In the past months, three separate studies—two of them just out in the prestigious journal Science—have added to a substantial body of literature linking widespread use of neonicotinoids to CCD. The latest research will renew pressure on the EPA to reconsider its registration of Bayer’s products. The EPA green-lighted Bayer’s products based largely on a study funded by the chemical giant itself—which was later discredited by the EPA’s own scientists, as this leaked memo shows.

When seeds are treated with neonics, the pesticides get absorbed by the plant’s vascular system and then “expressed” in the pollen and nectar, where they attack the nervous systems of insects. Bayer targeted its treatments at the most prolific US crop—corn—and since the late 1990s, corn farmers have been blanketing millions of acres of farmland with neonic-treated seeds.

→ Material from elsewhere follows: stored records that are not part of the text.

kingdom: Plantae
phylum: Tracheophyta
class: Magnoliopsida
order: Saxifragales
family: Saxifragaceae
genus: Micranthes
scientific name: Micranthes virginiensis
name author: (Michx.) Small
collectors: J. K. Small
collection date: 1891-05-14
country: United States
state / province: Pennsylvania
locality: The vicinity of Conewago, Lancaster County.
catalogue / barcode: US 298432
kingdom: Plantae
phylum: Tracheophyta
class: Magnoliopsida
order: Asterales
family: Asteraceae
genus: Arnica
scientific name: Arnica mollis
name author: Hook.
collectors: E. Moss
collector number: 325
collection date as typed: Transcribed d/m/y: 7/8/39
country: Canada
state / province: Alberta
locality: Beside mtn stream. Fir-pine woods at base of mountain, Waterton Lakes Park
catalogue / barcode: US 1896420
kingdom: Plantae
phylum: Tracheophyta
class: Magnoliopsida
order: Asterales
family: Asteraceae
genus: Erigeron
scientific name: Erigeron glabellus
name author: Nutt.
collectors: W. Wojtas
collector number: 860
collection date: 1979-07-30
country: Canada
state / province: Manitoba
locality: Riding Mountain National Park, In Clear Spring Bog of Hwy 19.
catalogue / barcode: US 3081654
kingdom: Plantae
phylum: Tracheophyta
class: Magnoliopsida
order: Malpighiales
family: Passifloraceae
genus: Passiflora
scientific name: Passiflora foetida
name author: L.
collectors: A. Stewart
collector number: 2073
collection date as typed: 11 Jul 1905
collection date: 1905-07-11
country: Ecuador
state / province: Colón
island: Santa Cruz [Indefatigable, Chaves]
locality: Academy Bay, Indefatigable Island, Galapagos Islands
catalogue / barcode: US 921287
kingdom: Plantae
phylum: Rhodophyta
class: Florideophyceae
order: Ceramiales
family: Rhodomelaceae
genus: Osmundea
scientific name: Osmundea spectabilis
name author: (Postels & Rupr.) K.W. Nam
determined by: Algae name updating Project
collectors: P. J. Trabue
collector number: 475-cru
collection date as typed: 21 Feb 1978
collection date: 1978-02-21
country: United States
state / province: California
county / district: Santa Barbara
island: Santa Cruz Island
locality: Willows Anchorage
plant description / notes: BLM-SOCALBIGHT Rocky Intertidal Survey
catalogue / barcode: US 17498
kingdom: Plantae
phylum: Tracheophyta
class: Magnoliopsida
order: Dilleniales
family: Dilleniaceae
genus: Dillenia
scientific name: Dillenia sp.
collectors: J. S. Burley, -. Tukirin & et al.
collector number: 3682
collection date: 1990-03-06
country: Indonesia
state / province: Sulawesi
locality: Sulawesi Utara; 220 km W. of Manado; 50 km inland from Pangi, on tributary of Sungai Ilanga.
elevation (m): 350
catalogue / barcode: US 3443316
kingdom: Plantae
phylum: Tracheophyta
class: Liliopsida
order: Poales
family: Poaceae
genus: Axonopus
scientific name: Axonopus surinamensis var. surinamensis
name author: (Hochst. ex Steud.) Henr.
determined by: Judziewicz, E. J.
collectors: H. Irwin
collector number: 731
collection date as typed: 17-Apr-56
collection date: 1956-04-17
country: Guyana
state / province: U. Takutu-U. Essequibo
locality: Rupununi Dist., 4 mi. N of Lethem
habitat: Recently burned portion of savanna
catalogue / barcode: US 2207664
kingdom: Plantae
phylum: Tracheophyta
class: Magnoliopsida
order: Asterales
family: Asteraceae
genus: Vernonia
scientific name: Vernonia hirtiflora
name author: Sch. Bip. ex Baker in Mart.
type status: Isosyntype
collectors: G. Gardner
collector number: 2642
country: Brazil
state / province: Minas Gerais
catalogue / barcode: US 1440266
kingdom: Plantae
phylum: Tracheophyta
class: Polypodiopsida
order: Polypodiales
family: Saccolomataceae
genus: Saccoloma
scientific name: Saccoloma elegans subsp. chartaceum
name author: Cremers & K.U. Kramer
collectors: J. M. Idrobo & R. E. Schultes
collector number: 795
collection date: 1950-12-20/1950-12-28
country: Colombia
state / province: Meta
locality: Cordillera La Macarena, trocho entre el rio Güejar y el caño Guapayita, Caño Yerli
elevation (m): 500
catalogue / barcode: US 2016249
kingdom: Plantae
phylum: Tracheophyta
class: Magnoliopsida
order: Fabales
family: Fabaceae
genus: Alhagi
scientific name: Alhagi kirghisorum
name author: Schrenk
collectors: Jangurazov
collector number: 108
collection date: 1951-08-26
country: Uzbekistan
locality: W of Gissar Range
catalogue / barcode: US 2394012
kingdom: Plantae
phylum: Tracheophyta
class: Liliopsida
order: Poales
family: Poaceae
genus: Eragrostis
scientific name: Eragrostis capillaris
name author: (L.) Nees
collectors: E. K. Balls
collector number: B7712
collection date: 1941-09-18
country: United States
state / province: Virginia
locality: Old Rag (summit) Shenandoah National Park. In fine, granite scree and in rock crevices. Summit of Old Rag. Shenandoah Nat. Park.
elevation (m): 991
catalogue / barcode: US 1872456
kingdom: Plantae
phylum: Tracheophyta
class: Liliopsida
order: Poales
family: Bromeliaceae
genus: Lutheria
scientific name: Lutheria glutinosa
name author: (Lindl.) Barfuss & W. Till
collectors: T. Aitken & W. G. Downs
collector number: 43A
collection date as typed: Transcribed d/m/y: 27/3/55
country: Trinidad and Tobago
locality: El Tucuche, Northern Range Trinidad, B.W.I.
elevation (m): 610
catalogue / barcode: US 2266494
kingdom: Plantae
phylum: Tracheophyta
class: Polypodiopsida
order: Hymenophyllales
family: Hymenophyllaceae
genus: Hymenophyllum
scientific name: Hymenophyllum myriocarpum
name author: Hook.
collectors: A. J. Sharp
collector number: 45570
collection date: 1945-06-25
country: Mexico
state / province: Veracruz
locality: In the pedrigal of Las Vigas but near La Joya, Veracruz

And it’s not just corn. In addition to the vast corn crop mentioned above, Bayer’s neonics have worked their way into substantial portions of the soy, wheat, cotton, sorghum, and peanut seed markets. In 2010, according to research by the Pesticide Action Network of North America, at least 142 million total acres were planted in neonic-treated seeds—a trend that will continue if not increase in  the 2012 growing season. That represents a landmass equal to the footprints of California and Washington State.

This makes more sense to me than power lines or cell towers.  The wide spread nature of CCD seems to be too wide for that explanation.  However, pesticides DO make sense and I’d be very happy if we have indeed found the cause.

However, now we have to determine the cure.  Almost assuredly the EPA will take steps to ban the use of neonics and that will be the end of it.  However, might there be a more free market approach?  Would there be mechanisms in the opn market that would incent farmers to use another form of pesticide?  Or to cause Bayer to begin researching a new product that doesn’t contain these neonics?  Or even to continue to use ’em but create the compound such that it doesn’t express itself in the pollen?

There is a time and a place for government and for governmental regulations.  We have to avoid the moral hazard displayed when a factory dumps chemicals in a river creating products that aren’t used by the people living downriver.  There have to be cases of protecting the rights of those impacted when they are unable to affect the outcome or behavior of the factory.